=== Entries ===

-- START --

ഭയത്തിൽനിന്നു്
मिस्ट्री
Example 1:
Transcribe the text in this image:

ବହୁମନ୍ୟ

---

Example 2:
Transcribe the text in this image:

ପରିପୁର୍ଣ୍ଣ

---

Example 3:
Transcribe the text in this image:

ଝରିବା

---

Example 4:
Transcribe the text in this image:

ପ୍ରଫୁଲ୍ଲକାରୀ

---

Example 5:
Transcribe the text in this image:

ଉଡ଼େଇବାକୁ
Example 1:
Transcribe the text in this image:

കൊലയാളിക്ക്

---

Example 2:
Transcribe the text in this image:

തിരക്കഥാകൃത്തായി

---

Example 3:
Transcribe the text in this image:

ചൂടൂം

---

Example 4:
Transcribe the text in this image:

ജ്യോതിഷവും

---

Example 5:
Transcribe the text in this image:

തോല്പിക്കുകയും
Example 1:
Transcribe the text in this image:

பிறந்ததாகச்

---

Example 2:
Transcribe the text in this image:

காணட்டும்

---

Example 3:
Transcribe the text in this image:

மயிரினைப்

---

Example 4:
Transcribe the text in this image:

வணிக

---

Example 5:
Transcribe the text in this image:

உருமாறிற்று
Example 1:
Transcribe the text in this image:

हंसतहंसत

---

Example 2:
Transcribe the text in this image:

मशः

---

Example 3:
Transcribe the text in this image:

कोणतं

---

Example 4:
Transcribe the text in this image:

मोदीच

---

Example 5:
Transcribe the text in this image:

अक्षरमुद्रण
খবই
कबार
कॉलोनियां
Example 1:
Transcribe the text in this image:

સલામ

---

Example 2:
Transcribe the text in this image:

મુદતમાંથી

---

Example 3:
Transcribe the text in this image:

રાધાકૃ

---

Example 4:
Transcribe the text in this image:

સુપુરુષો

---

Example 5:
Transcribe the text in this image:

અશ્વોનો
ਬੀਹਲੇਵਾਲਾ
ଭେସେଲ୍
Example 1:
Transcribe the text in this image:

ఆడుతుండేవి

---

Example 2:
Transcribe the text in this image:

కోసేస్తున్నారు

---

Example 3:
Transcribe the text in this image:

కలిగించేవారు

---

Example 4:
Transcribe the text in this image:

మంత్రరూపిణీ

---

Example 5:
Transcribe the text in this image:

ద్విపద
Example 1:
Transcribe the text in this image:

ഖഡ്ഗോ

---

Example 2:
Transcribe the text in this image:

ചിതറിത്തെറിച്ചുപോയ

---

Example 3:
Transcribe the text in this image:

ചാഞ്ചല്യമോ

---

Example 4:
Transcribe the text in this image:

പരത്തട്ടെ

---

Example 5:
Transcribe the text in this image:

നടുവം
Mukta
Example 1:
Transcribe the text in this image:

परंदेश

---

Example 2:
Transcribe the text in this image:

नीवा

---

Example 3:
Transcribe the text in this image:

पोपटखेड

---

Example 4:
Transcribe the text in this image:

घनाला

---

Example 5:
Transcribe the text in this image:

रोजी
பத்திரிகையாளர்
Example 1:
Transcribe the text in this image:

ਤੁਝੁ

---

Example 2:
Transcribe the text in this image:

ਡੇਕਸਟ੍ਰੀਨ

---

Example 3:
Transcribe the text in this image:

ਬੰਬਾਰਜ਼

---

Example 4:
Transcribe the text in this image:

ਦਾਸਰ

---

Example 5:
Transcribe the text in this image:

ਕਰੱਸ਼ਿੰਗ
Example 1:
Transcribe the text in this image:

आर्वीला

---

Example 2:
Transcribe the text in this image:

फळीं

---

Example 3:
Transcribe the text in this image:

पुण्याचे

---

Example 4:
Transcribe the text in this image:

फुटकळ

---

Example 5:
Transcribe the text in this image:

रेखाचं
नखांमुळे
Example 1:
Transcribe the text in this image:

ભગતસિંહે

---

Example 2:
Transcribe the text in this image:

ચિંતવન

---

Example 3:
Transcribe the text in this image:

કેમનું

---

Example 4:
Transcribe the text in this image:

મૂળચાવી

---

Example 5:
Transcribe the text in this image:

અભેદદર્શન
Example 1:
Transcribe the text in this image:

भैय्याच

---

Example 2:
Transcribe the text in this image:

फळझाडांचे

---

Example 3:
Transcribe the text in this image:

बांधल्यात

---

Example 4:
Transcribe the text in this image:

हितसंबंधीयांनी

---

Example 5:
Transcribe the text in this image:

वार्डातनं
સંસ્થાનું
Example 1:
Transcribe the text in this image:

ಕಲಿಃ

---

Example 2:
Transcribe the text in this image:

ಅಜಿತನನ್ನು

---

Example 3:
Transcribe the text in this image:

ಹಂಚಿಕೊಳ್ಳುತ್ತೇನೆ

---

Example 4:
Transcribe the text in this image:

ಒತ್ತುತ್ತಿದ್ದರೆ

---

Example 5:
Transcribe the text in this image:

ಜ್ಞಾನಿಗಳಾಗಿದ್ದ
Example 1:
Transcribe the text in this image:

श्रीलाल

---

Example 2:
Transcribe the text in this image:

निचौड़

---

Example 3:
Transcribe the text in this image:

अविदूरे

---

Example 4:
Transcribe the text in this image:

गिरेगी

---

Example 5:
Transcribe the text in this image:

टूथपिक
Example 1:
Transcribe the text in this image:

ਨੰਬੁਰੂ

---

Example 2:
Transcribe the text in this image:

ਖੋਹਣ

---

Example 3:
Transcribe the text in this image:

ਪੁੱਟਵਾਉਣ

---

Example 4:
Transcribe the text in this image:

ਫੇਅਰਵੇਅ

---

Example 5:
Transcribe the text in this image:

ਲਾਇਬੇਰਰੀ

-- END --
-- START --

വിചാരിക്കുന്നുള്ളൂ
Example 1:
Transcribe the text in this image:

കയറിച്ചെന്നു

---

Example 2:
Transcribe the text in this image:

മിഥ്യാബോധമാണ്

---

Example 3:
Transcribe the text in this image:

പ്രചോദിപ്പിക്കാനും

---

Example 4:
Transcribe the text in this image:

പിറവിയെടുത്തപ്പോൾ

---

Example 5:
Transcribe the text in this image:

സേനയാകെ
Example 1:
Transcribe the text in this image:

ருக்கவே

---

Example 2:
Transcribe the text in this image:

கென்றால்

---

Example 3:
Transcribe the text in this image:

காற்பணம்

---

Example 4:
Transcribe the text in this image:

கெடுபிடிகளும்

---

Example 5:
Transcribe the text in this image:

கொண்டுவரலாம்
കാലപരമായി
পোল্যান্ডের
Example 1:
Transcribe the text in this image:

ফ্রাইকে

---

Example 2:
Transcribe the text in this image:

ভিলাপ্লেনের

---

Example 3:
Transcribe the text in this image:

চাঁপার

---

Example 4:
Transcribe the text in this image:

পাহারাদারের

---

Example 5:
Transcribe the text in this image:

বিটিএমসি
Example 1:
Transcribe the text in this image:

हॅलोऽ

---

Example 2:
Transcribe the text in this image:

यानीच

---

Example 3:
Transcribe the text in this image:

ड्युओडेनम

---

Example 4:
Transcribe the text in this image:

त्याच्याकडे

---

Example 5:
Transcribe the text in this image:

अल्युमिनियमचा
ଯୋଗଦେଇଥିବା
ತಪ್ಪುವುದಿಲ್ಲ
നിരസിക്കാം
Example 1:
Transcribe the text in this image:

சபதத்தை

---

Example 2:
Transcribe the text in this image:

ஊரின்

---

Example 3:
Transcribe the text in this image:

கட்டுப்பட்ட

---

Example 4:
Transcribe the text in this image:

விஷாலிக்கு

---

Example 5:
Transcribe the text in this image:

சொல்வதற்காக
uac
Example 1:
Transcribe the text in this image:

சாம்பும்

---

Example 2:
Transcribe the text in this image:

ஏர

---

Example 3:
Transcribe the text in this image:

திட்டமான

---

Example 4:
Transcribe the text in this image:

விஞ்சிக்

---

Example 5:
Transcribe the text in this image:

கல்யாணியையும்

-- END --
-- START --

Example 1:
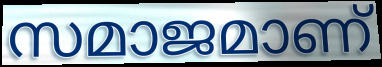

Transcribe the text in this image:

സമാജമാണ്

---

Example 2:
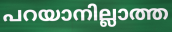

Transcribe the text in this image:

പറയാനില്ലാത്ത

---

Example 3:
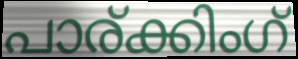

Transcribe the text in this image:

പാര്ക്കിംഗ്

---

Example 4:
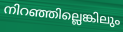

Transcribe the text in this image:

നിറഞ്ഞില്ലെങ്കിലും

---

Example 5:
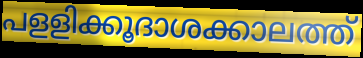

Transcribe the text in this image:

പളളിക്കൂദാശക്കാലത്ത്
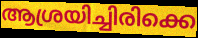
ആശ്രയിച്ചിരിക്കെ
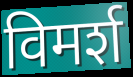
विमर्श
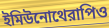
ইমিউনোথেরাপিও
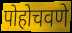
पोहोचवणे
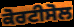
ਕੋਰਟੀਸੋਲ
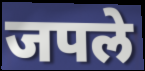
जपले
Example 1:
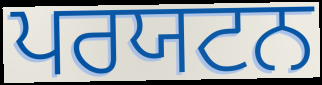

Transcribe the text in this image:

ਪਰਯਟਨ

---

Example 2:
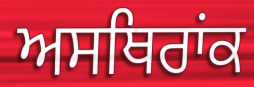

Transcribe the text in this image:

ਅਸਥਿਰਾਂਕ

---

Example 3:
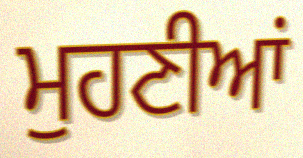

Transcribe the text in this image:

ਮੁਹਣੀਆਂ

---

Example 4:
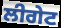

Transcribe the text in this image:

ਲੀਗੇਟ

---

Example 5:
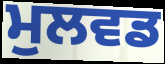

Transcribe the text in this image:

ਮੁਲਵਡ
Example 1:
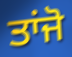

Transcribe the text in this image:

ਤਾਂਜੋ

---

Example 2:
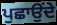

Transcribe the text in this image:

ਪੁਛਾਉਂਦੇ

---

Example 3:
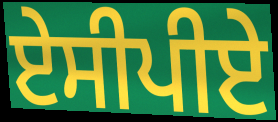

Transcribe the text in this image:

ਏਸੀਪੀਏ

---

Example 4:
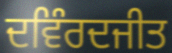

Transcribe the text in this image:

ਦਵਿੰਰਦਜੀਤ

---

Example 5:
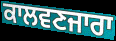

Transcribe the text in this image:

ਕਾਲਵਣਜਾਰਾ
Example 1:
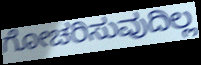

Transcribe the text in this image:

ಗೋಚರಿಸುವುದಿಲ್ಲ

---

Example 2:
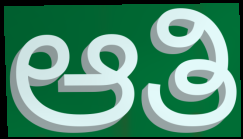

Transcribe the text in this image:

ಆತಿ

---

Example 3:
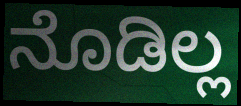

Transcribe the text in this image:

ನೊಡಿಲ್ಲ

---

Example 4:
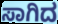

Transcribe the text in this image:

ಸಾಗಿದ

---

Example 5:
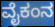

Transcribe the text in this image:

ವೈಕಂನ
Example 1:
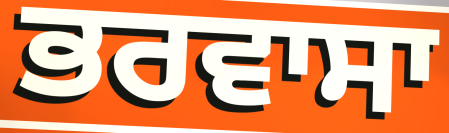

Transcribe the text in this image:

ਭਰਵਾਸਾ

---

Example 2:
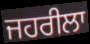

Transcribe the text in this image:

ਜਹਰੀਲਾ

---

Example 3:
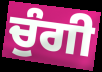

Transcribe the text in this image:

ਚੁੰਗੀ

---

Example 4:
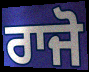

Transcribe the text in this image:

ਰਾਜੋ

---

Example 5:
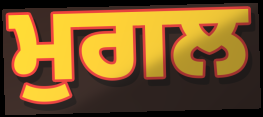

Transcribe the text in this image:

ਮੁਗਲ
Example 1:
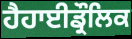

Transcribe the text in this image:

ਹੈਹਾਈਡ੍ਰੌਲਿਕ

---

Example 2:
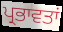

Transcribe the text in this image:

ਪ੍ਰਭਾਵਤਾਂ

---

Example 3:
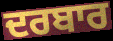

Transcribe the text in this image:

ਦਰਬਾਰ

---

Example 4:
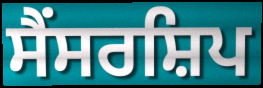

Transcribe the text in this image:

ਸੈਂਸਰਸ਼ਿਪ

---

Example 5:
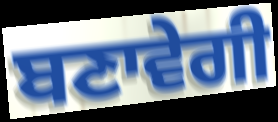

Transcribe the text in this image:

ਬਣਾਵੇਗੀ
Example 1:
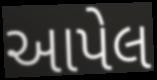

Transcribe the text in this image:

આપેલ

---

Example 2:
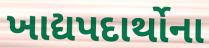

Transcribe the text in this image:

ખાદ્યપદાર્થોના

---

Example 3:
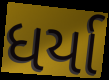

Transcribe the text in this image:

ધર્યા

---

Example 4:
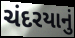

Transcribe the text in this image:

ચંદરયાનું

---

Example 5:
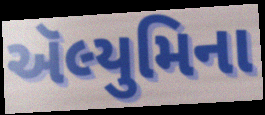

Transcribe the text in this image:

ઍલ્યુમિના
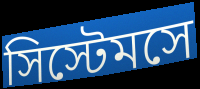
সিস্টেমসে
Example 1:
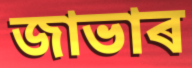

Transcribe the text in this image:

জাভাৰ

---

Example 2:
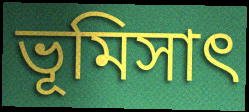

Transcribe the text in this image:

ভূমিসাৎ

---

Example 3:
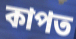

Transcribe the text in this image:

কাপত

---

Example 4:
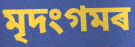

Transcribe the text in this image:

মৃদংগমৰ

-- END --

Copy out the data word for word, from the line with "ഭയത്തിൽനിന്നു്" to the line with "കൊലയാളിക്ക്", including both of those lines.

ഭയത്തിൽനിന്നു്
मिस्ट्री
Example 1:
Transcribe the text in this image:

ବହୁମନ୍ୟ

---

Example 2:
Transcribe the text in this image:

ପରିପୁର୍ଣ୍ଣ

---

Example 3:
Transcribe the text in this image:

ଝରିବା

---

Example 4:
Transcribe the text in this image:

ପ୍ରଫୁଲ୍ଲକାରୀ

---

Example 5:
Transcribe the text in this image:

ଉଡ଼େଇବାକୁ
Example 1:
Transcribe the text in this image:

കൊലയാളിക്ക്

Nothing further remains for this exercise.